One of radio’s most distinctive voices, “Wolfman Jack” was born Robert Smith in Brooklyn, New York on January 21, 1938.
A longtime fan of radio, Smith first hit the airwaves as “Daddy Jules” on Newport News, Virginia station WYOU-AM. In 1962, Smith became “Big Smith” for station KCIJ/ Shreveport, Louisiana. Here, he drew upon his love of horror movies and rock and roll to create the raspy-voiced, howling persona of “Wolfman Jack.”
In the mid 1960s, the Wolfman crossed the border to Mexico and joined the 250,000-watt powerhouse XERF-AM. Thanks to XERF and later XERB-AM, the Wolfman reached most of the southwestern United States while selling everything from coffins to inspirational literature.
In 1969, the Wolfman returned to America and KDAY/Los Angeles.

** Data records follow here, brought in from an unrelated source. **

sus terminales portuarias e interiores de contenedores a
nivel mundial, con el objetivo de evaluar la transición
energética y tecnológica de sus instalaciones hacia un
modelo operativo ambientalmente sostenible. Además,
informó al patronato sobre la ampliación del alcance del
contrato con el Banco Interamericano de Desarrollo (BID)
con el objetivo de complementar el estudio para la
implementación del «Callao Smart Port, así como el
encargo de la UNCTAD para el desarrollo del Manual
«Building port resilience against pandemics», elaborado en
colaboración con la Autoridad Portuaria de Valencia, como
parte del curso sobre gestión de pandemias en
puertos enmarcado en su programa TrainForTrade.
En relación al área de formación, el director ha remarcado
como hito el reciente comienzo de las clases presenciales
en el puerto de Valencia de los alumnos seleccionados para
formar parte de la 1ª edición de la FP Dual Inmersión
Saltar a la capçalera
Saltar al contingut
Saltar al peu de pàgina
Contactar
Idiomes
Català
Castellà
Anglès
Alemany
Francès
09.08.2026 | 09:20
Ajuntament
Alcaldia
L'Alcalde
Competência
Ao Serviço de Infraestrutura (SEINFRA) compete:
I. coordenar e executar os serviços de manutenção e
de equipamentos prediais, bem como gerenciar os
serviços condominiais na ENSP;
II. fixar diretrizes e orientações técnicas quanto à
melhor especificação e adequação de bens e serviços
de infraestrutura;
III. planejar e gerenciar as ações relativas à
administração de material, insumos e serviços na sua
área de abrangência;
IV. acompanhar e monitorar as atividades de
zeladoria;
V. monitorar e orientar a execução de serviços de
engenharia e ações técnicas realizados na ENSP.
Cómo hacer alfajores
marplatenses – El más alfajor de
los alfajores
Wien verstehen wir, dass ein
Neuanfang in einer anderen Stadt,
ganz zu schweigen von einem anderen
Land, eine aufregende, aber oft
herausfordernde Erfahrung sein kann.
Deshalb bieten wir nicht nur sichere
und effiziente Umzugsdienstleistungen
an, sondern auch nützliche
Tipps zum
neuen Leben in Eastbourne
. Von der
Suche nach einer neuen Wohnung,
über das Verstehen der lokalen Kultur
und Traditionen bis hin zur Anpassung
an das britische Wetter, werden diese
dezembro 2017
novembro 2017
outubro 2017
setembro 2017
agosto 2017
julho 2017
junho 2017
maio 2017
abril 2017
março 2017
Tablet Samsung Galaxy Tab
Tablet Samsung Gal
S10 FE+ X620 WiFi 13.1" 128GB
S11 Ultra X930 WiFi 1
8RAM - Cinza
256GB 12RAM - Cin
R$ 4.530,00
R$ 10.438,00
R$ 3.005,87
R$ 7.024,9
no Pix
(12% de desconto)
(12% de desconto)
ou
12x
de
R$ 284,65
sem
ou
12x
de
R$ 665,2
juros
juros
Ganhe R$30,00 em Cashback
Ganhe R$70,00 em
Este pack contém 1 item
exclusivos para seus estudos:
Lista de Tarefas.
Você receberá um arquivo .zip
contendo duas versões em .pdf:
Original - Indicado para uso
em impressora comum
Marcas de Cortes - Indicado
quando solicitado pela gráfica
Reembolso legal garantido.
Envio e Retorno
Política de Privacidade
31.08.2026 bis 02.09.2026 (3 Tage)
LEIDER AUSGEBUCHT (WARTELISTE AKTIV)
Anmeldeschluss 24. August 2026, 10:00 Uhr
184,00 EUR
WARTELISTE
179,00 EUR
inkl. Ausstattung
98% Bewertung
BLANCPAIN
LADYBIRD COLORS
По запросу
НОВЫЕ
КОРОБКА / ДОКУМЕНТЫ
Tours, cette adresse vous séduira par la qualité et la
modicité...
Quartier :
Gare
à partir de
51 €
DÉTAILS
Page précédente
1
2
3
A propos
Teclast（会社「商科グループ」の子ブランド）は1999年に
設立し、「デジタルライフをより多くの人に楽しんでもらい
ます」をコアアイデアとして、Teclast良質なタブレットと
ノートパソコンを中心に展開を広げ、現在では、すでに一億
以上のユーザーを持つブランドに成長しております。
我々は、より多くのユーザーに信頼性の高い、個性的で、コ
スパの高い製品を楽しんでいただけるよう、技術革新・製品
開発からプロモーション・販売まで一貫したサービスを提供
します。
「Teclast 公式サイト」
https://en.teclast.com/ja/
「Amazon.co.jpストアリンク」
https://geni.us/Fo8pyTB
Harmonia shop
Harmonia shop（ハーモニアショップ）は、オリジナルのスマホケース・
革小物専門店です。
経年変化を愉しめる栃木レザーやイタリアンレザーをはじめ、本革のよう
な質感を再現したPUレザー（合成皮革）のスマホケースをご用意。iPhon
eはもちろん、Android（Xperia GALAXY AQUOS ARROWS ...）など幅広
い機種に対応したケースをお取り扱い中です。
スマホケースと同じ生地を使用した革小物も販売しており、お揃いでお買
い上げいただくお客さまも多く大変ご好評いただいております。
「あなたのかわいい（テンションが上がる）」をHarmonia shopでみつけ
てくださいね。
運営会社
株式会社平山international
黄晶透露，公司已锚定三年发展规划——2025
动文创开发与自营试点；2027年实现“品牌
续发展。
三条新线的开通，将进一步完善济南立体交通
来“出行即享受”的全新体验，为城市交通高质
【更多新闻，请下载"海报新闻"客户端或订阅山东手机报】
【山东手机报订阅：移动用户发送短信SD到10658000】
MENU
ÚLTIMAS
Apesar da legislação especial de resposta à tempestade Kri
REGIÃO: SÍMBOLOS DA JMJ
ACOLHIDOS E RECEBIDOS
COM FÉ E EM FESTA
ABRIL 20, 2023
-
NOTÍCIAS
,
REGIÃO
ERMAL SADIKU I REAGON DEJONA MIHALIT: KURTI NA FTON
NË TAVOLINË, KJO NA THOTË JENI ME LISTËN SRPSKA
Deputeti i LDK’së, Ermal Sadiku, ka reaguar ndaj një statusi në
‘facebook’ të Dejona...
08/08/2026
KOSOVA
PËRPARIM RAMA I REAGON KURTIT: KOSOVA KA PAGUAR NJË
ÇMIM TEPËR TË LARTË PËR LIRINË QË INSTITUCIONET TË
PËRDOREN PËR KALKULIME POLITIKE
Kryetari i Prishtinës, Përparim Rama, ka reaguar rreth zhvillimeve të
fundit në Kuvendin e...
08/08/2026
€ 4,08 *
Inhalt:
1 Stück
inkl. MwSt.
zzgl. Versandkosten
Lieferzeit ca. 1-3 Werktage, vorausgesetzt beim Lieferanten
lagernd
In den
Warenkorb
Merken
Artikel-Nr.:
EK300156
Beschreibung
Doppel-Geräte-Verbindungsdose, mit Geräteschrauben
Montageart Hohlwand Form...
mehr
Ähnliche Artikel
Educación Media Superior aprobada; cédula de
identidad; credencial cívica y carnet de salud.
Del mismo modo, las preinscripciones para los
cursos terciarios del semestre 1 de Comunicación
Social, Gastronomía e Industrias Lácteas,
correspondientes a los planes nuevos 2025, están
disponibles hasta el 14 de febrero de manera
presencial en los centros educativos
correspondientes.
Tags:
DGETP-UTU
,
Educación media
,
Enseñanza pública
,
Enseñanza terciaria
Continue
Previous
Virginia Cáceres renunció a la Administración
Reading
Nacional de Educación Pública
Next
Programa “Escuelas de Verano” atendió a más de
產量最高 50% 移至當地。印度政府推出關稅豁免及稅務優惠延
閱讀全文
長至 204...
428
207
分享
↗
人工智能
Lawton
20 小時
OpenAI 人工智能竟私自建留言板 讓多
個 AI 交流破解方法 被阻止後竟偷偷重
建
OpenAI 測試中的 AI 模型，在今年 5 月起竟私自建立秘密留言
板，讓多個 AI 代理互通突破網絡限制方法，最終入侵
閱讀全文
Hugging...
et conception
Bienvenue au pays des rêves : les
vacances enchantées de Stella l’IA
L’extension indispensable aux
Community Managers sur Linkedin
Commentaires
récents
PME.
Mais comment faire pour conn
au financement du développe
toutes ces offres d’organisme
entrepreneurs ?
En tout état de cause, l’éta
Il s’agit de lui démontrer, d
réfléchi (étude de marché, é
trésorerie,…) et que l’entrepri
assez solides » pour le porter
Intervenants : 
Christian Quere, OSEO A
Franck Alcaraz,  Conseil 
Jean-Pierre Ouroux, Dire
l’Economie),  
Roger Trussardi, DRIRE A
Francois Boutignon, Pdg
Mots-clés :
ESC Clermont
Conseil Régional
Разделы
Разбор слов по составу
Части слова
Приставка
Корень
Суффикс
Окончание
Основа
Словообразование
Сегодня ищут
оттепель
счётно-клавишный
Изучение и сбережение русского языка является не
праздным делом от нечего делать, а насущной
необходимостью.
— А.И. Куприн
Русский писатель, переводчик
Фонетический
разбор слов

The following year, he began an association with Armed Forces Radio that would last until 1986. In 1972, he moved back to his hometown and joined WNBC/New York.
For all of his fame, many of Wolfman Jack’s fans had never seen him until 1973, when he appeared in George Lucas’ hit film American Graffiti and began an eight-year stint as host of NBC-TV’s Midnight Special.
“Wolfman Jack” died on July 1, 1995.
He was inducted into the Radio Hall of Fame in 1996.